◆ Passage proposé
Une autre raison de ce mouvement de bascule entre le passé et le contemporain est que je fais ce film depuis aujourd’hui. Si j’ai décidé de faire un film sur cette histoire passée, c’est qu’elle me renseigne sur l’époque dans laquelle je vis. Une jeunesse allemande n’a jamais eu la prétention de raconter in extenso l’histoire de la RAF, ce qui est d’ailleurs impossible. Il est évident que les choix que j’ai opérés dans cette matière très riche proviennent de ce que tel ou tel épisode de cette histoire ou que telle ou telle archive me touchait ou m’interrogeait plus que d’autres. Il me semble que c’est parce que j’ai assumé ma propre subjectivité que ce film peut jouer en même temps sur deux temps différents.
Ensuite, chaque spectateur s’empare à son tour du film avec sa propre subjectivité, avec des savoirs et des opinions politiques différentes et il va ressentir différemment que d’autres spectateurs ou différemment de moi ce qui relèverait d’un temps révolu ou ce qui fait écho avec aujourd’hui.
Comme le rappellent brutalement les interventions d’hommes d’Etat, dirigeants de partis et personnages de médias que tu as insérées dans la dernière partie du film, l’épisode de la RAF a donné lieu, en Allemagne, à une explosion de passions démonologiques et à une chasse aux sorcières – les terroristes et leurs « sympathisants » – tout à fait saisissantes. Comment restituer ce climat de la fin des années 1970 et du début des années 1980, sans contribuer d’une façon ou d’une autre à son réveil, dans un présent où le terrorisme est, plus que jamais, le sujet du jour ?

◆ Exercices
(1) Répondez brièvement, d'après le passage :
(a) Quel est le titre du film mentionné ?
(b) Quelle période le climat à restituer couvre-t-il ?
(c) Dans quelle partie du film figurent les interventions insérées ?
(2) Recopiez sans modification le segment du passage allant de « Ensuite, chaque spectateur » jusqu'à « écho avec aujourd’hui. ».
(3) Énumérez les catégories de personnes dont les interventions, selon le passage, ont été insérées dans le film.
Les entrées n'interviennent pas dans ce travail.

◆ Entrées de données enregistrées
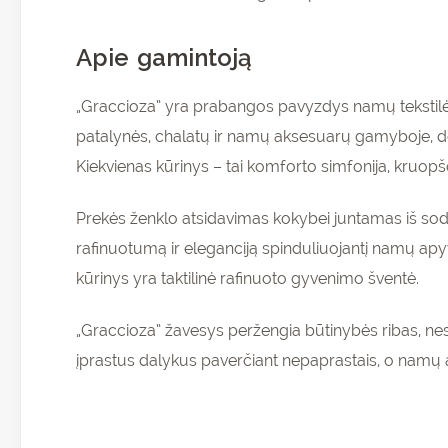
Apie gamintoją
„Graccioza” yra prabangos pavyzdys namų tekstilės s
patalynės, chalatų ir namų aksesuarų gamyboje, de
Kiekvienas kūrinys – tai komforto simfonija, kruopšč
Prekės ženklo atsidavimas kokybei juntamas iš sodr
rafinuotumą ir eleganciją spinduliuojantį namų ap
kūrinys yra taktilinė rafinuoto gyvenimo šventė.
„Graccioza” žavesys peržengia būtinybės ribas, n
įprastus dalykus paverčiant nepaprastais, o nam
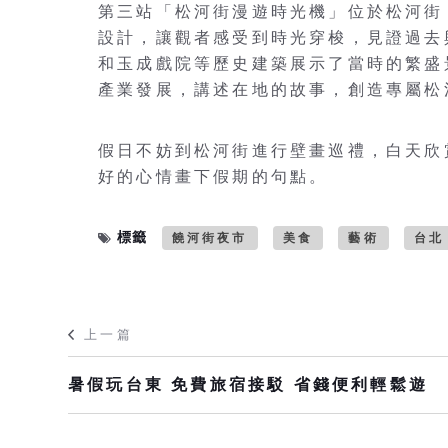
第三站「松河街漫遊時光機」位於松河街（
設計，讓觀者感受到時光穿梭，見證過去
和玉成戲院等歷史建築展示了當時的繁盛
產業發展，講述在地的故事，創造專屬松
假日不妨到松河街進行壁畫巡禮，白天欣
好的心情畫下假期的句點。
標籤
饒河街夜市
美食
藝術
台北
上一篇
暑假玩台東 免費旅宿接駁 省錢便利輕鬆遊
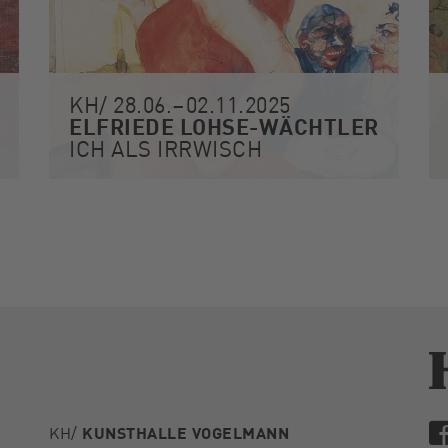
KH/ 28.06.–02.11.2025
ELFRIEDE LOHSE-WÄCHTLER
ICH ALS IRRWISCH
KH/
KUNSTHALLE VOGELMANN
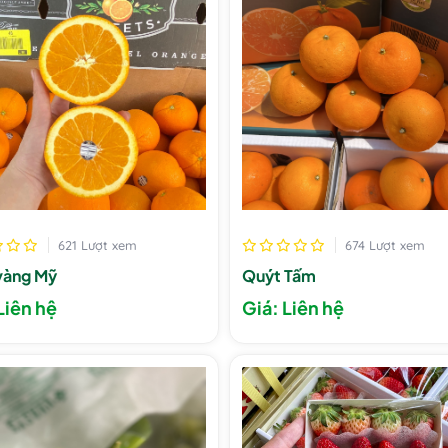
621 Lượt xem
674 Lượt xem
vàng Mỹ
Quýt Tấm
Liên hệ
Giá: Liên hệ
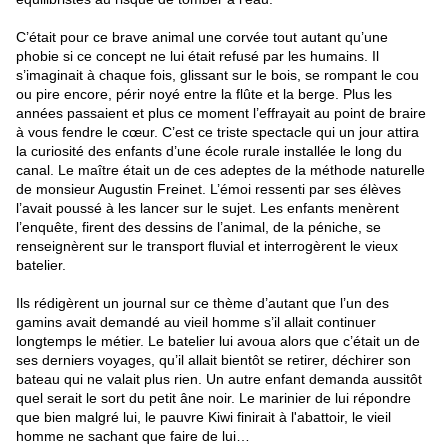
C’était pour ce brave animal une corvée tout autant qu’une
phobie si ce concept ne lui était refusé par les humains. Il
s’imaginait à chaque fois, glissant sur le bois, se rompant le cou
ou pire encore, périr noyé entre la flûte et la berge. Plus les
années passaient et plus ce moment l’effrayait au point de braire
à vous fendre le cœur. C’est ce triste spectacle qui un jour attira
la curiosité des enfants d’une école rurale installée le long du
canal. Le maître était un de ces adeptes de la méthode naturelle
de monsieur Augustin Freinet. L’émoi ressenti par ses élèves
l’avait poussé à les lancer sur le sujet. Les enfants menèrent
l’enquête, firent des dessins de l’animal, de la péniche, se
renseignèrent sur le transport fluvial et interrogèrent le vieux
batelier.
Ils rédigèrent un journal sur ce thème d’autant que l’un des
gamins avait demandé au vieil homme s’il allait continuer
longtemps le métier. Le batelier lui avoua alors que c’était un de
ses derniers voyages, qu’il allait bientôt se retirer, déchirer son
bateau qui ne valait plus rien. Un autre enfant demanda aussitôt
quel serait le sort du petit âne noir. Le marinier de lui répondre
que bien malgré lui, le pauvre Kiwi finirait à l'abattoir, le vieil
homme ne sachant que faire de lui…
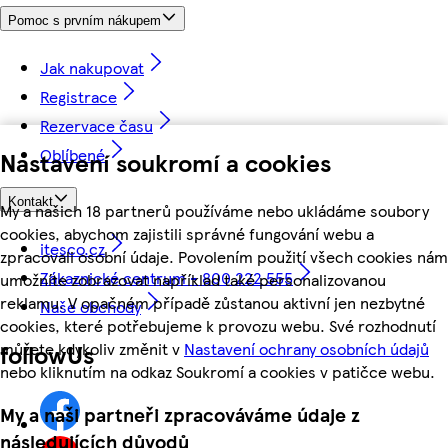
Pomoc s prvním nákupem
Jak nakupovat
Registrace
Rezervace času
Oblíbené
Nastavení soukromí a cookies
Kontakt
My a našich 18 partnerů používáme nebo ukládáme soubory
cookies, abychom zajistili správné fungování webu a
itesco.cz
zpracovali osobní údaje. Povolením použití všech cookies nám
Zákaznické centrum - 800 222 555
umožníte zobrazovat například také personalizovanou
reklamu. V opačném případě zůstanou aktivní jen nezbytné
Naše obchody
cookies, které potřebujeme k provozu webu. Své rozhodnutí
můžete kdykoliv změnit v
Nastavení ochrany osobních údajů
followUs
nebo kliknutím na odkaz Soukromí a cookies v patičce webu.
My a naši partneři zpracováváme údaje z
následujících důvodů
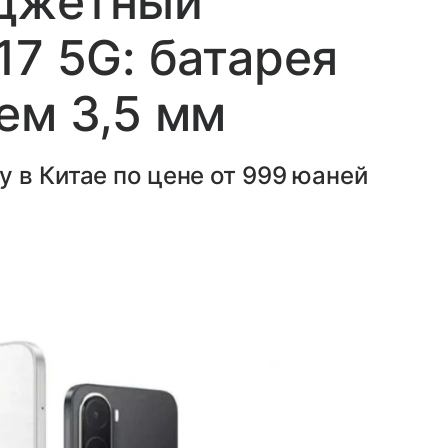
джетный
17 5G: батарея
ем 3,5 мм
 в Китае по цене от 999 юаней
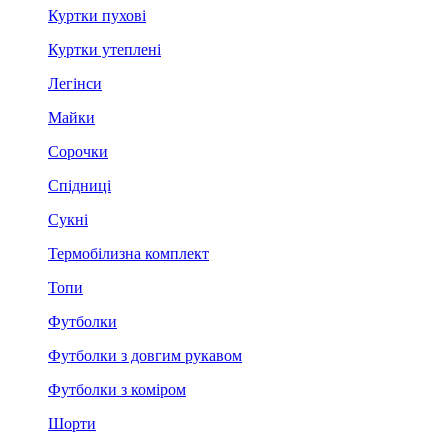
Куртки пухові
Куртки утеплені
Легінси
Майки
Сорочки
Спідниці
Сукні
Термобілизна комплект
Топи
Футболки
Футболки з довгим рукавом
Футболки з коміром
Шорти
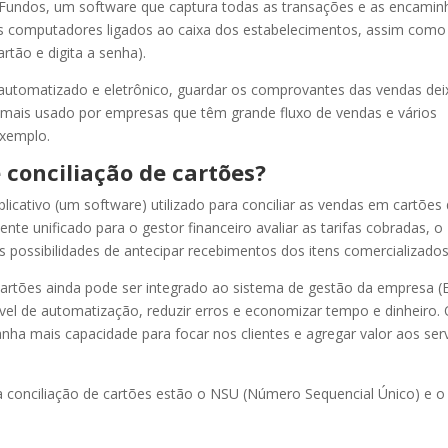
de Fundos, um software que captura todas as transações e as encamin
 nos computadores ligados ao caixa dos estabelecimentos, assim como
rtão e digita a senha).
automatizado e eletrônico, guardar os comprovantes das vendas dei
 mais usado por empresas que têm grande fluxo de vendas e vários
exemplo.
conciliação de cartões?
licativo (um software) utilizado para conciliar as vendas em cartões
te unificado para o gestor financeiro avaliar as tarifas cobradas, o
 possibilidades de antecipar recebimentos dos itens comercializados
 cartões ainda pode ser integrado ao sistema de gestão da empresa (
ível de automatização, reduzir erros e economizar tempo e dinheiro.
nha mais capacidade para focar nos clientes e agregar valor aos ser
a conciliação de cartões estão o NSU (Número Sequencial Único) e o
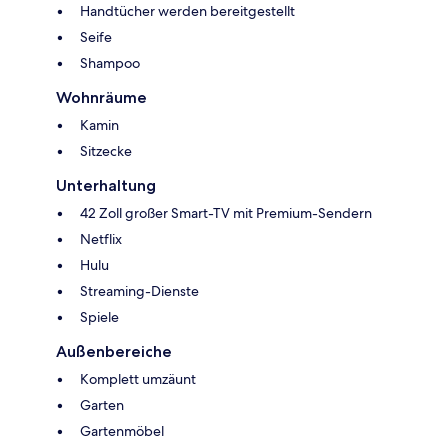
Handtücher werden bereitgestellt
Seife
Shampoo
Wohnräume
Kamin
Sitzecke
Unterhaltung
42 Zoll großer Smart-TV mit Premium-Sendern
Netflix
Hulu
Streaming-Dienste
Spiele
Außenbereiche
Komplett umzäunt
Garten
Gartenmöbel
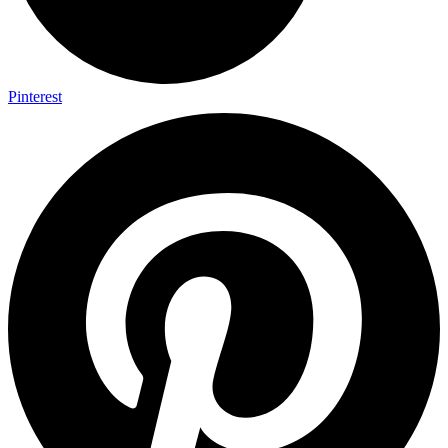
Pinterest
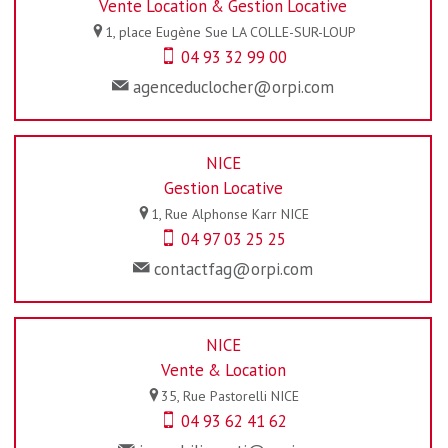
Vente Location & Gestion Locative
1, place Eugène Sue
LA COLLE-SUR-LOUP
04 93 32 99 00
agenceduclocher@orpi.com
NICE
Gestion Locative
1, Rue Alphonse Karr
NICE
04 97 03 25 25
contactfag@orpi.com
NICE
Vente & Location
35, Rue Pastorelli
NICE
04 93 62 41 62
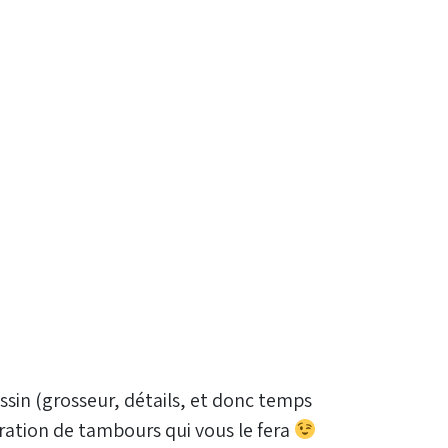
essin (grosseur, détails, et donc temps
coration de tambours qui vous le fera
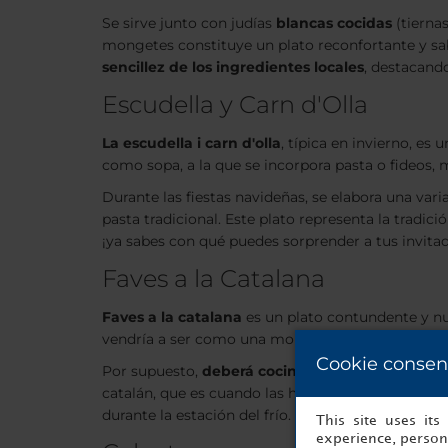
Se sirve junto con judías
blancas cocidas
(tiernas
mongetes constituye un plato reconfortante y sab
sencillez de los ingredientes locales
, destacando
Escudella y Carn d'Olla
La
escudella i carn d'olla
, típica en invierno, es
como sopa, a la que se incorpora pasta o fideos, 
Durante las fiestas navideñas, se elabora una va
pasta tradicional. Este plato representa la tradici
¡ya sabes con qué puedes sorprender a tus invita
Faves a la Catalana
Faves a la catalana
es un plato contundente y nu
vendría a ser como una morcilla local.
Cookie consen
Por supuesto,
deberá cocinarse en una cazuela
catalán, que es cuando las habas están en su mej
durante la estación del frío.
This site uses it
experience, persona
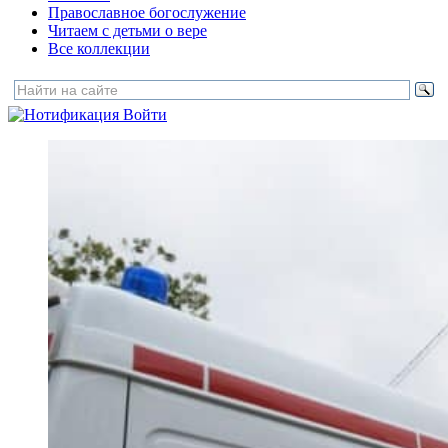
Православное богослужение
Читаем с детьми о вере
Все коллекции
Войти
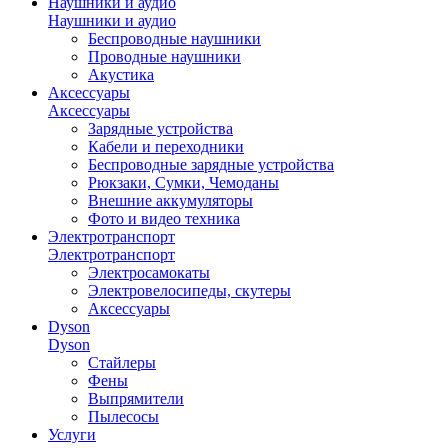
Наушники и аудио
Наушники и аудио
Беспроводные наушники
Проводные наушники
Акустика
Аксессуары
Аксессуары
Зарядные устройства
Кабели и переходники
Беспроводные зарядные устройства
Рюкзаки, Сумки, Чемоданы
Внешние аккумуляторы
Фото и видео техника
Электротранспорт
Электротранспорт
Электросамокаты
Электровелосипеды, скутеры
Аксессуары
Dyson
Dyson
Стайлеры
Фены
Выпрямители
Пылесосы
Услуги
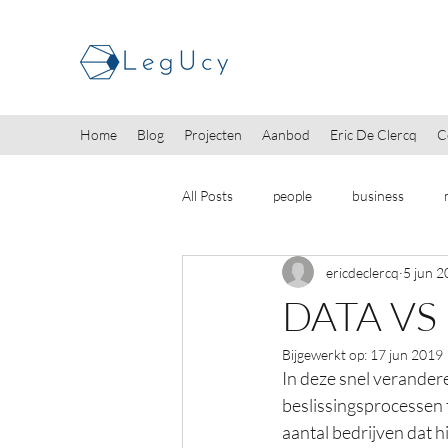
Home
Blog
Projecten
Aanbod
Eric De Clercq
C
All Posts
people
business
ericdeclercq
5 jun 
DATA VS
Bijgewerkt op:
17 jun 2019
In deze snel verander
beslissingsprocessen te
aantal bedrijven dat h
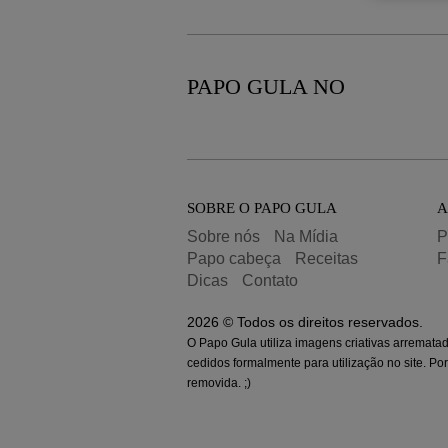
PAPO GULA NO
SOBRE O PAPO GULA
A
Sobre nós
Na Mídia
P
Papo cabeça
Receitas
F
Dicas
Contato
2026 © Todos os direitos reservados.
O Papo Gula utiliza imagens criativas arremata
cedidos formalmente para utilização no site. Po
removida. ;)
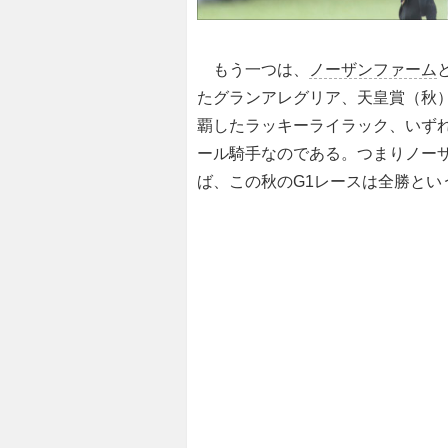
もう一つは、
ノーザンファーム
たグランアレグリア、天皇賞（秋
覇したラッキーライラック、いずれ
ール騎手なのである。つまりノー
ば、この秋のG1レースは全勝とい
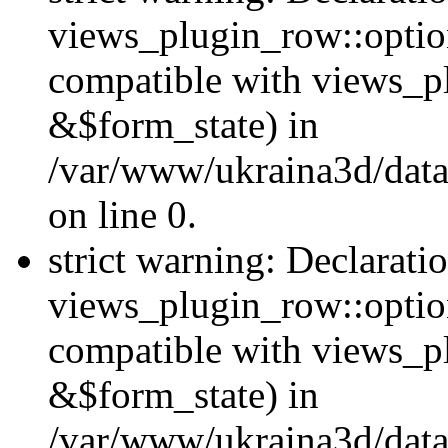
views_plugin_row::option
compatible with views_p
&$form_state) in
/var/www/ukraina3d/data
on line 0.
strict warning: Declarati
views_plugin_row::optio
compatible with views_p
&$form_state) in
/var/www/ukraina3d/data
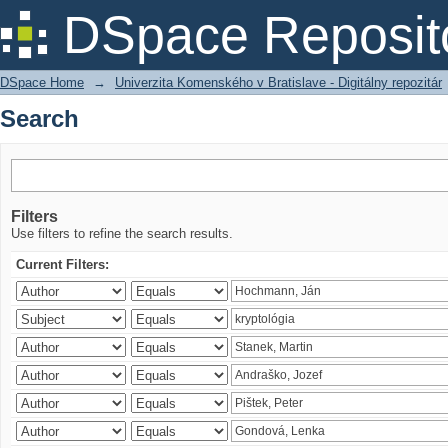
Search
DSpace Reposit
DSpace Home
→
Univerzita Komenského v Bratislave - Digitálny repozitár
Search
Filters
Use filters to refine the search results.
Current Filters:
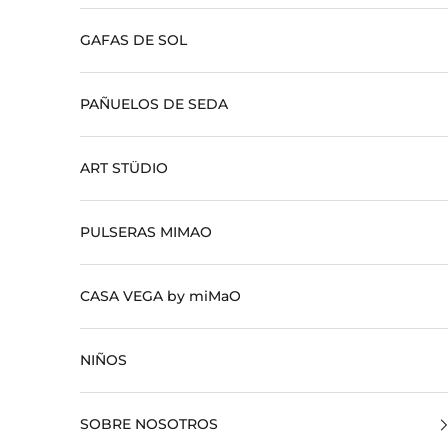
GAFAS DE SOL
PAÑUELOS DE SEDA
ART STÜDIO
PULSERAS MIMAO
CASA VEGA by miMaO
NIÑOS
SOBRE NOSOTROS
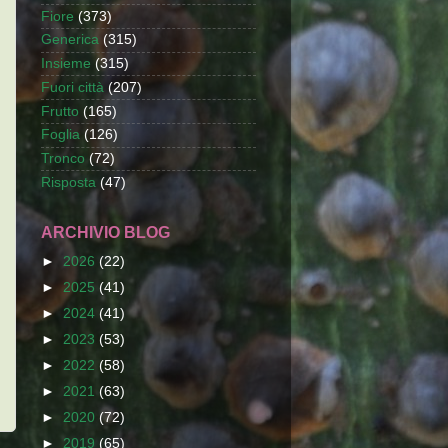
Fiore
(373)
Generica
(315)
Insieme
(315)
Fuori città
(207)
Frutto
(165)
Foglia
(126)
Tronco
(72)
Risposta
(47)
ARCHIVIO BLOG
►
2026
(22)
►
2025
(41)
►
2024
(41)
►
2023
(53)
►
2022
(58)
►
2021
(63)
►
2020
(72)
►
2019
(65)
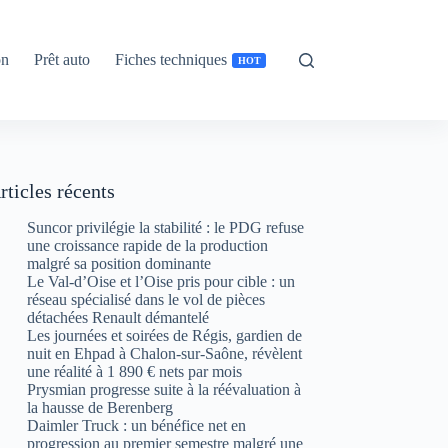
on
Prêt auto
Fiches techniques
HOT
rticles récents
Suncor privilégie la stabilité : le PDG refuse
une croissance rapide de la production
malgré sa position dominante
Le Val-d’Oise et l’Oise pris pour cible : un
réseau spécialisé dans le vol de pièces
détachées Renault démantelé
Les journées et soirées de Régis, gardien de
nuit en Ehpad à Chalon-sur-Saône, révèlent
une réalité à 1 890 € nets par mois
Prysmian progresse suite à la réévaluation à
la hausse de Berenberg
Daimler Truck : un bénéfice net en
progression au premier semestre malgré une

◆ Réponses aux consignes
(1)
(a) Une jeunesse allemande.
(b) La fin des années 1970 et le début des années 1980.
(c) Dans la dernière partie du film.

(2)
Ensuite, chaque spectateur s’empare à son tour du film avec sa propre subjectivité, avec des savoirs et des opinions politiques différentes et il va ressentir différemment que d’autres spectateurs ou différemment de moi ce qui relèverait d’un temps révolu ou ce qui fait écho avec aujourd’hui.

(3)
- hommes d'État
- dirigeants de partis
- personnages de médias